State Farm could have eventually withstood this litigation pressure with relief from appellate courts. In another case, the company stood on its rights when trial lawyers sought billions in an illegitimate Illinois class action, and it was eventually vindicated years later by an Illinois Supreme Court opinion in its favor. But with the abusive threat of criminal sanctions over these contract disputes added on top of the legal proceeding, the insurance company couldn’t take the risk. It had to capitulate to the extortion, or face the full power of the state.

Thus State Farm made the payoff: full compensation for Dickie Scruggs’s 640 clients, including Senator Lott, and the reopening of 35,000 insurance claims from people who hadn’t sued. Scruggs himself stands to collect between $26 and $46 million.

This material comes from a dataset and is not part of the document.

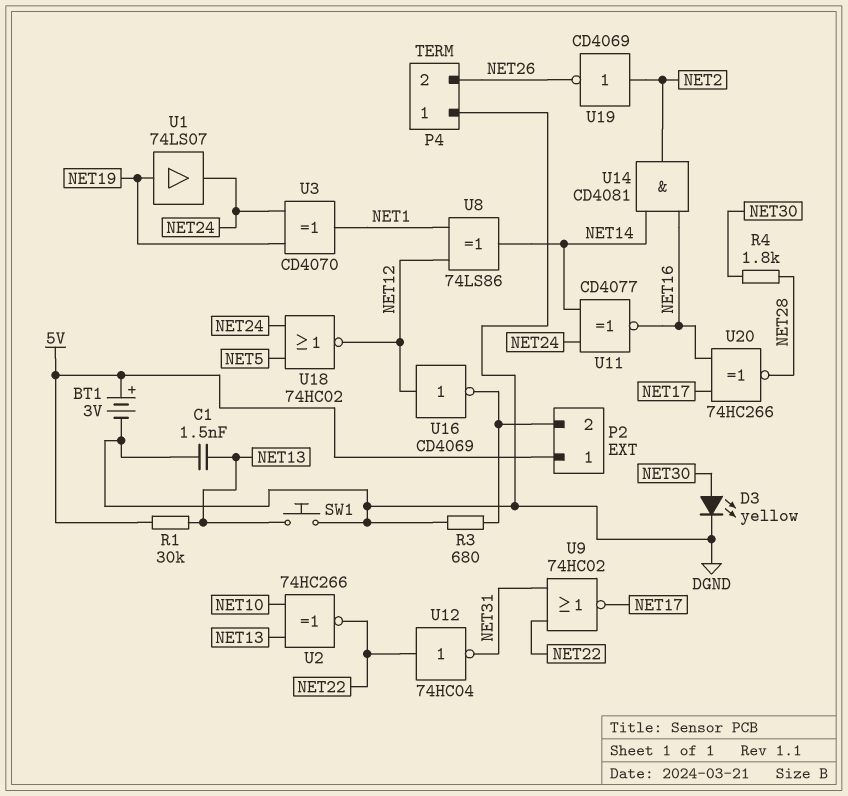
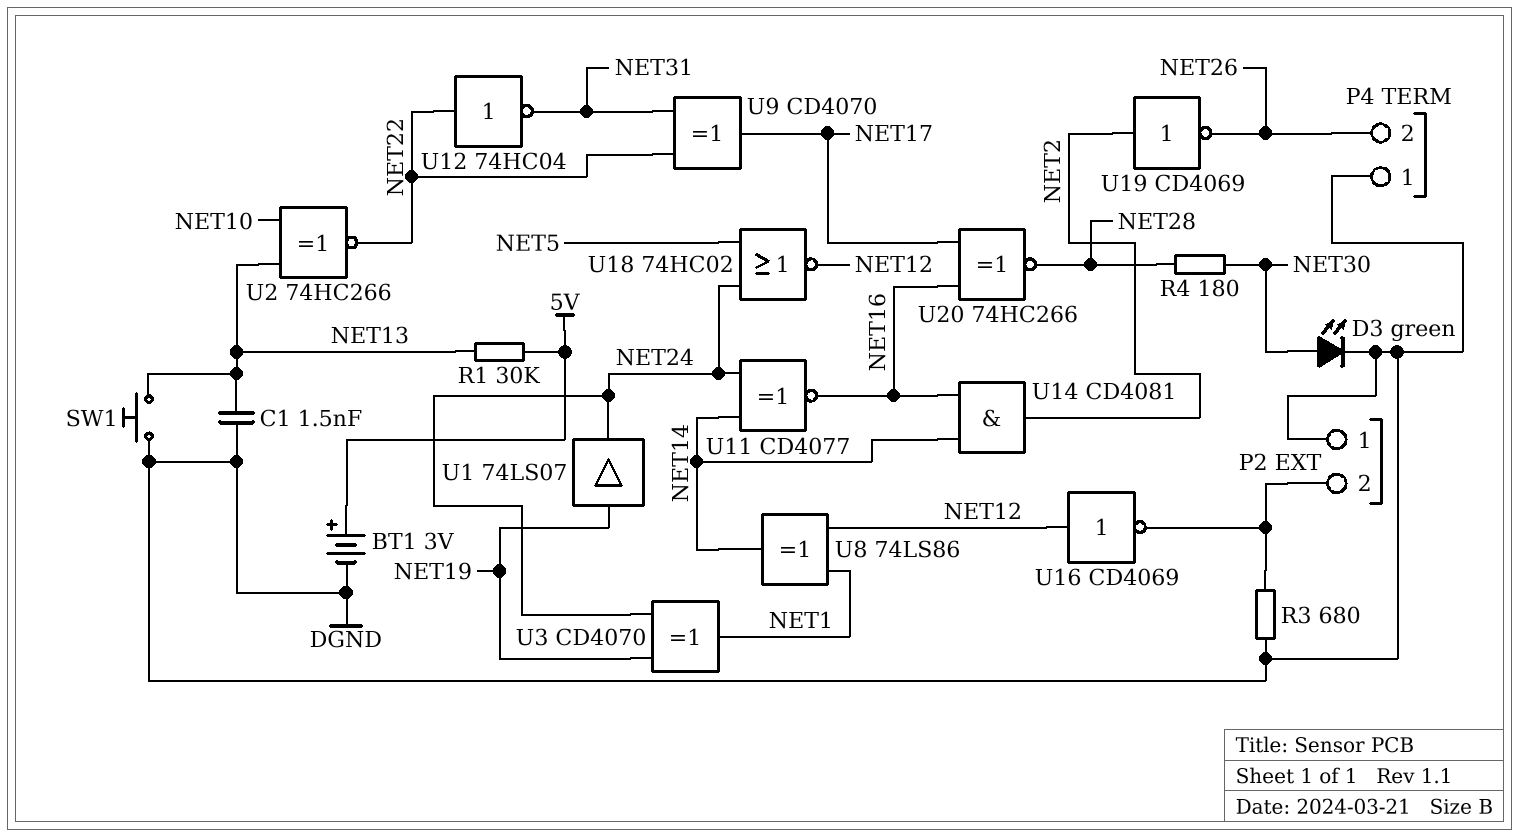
D3: LED yellow (A NET30, K DGND) -> LED green (A NET30, K DGND)
P2 pin 1: 5V -> DGND
R4: 1.8k (NET28, NET30) -> 180 (NET28, NET30)
U9: NOR 74HC02 (in NET22, in NET31, out NET17) -> XOR CD4070 (in NET22, in NET31, out NET17)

But this isn’t a free lunch for the people of Mississippi. The same sort of shortsightedness that led to Mississippi’s destructive decision to repudiate its debts is operating again today.

Jim Hood and Dickie Scruggs have obtained a few hundred million dollars from State Farm, and may muscle other insurers into paying up. But insurers have to price their insurance based on expected risk. Risks include not just the risk of hurricanes and storms and fires, but the legal risk that their contracts will be disregarded, that courts will demand payouts of $1.2 million on a $240,000 policy, and that a government official will use the power of the state to expropriate property.

Without the rule of law enforcing contracts as written, legal risks rise so high as to make doing any business unjustifiable. This has been happening in Mississippi for months; insurers have quietly stopped writing new policies. The announcement by State Farm this week that they would do the same is merely the first public recognition of what economists have been warning all along. As State Farm vice president of public affairs Mike Fernandez said, Mississippi's “current legal and political environment is simply untenable. We're just not in a position to accept any additional risk in this homeowners' market.” The expense of legal risk doesn’t just fall on insurers; businesses unable to get insurance or willing to risk that state officials will target them next have been closing down as well. Oreck, one of the first businesses to reopen after Katrina, moved a vacuum cleaner factory and 500 jobs from the Mississippi Gulf Coast to Tennessee. Others are sure to follow.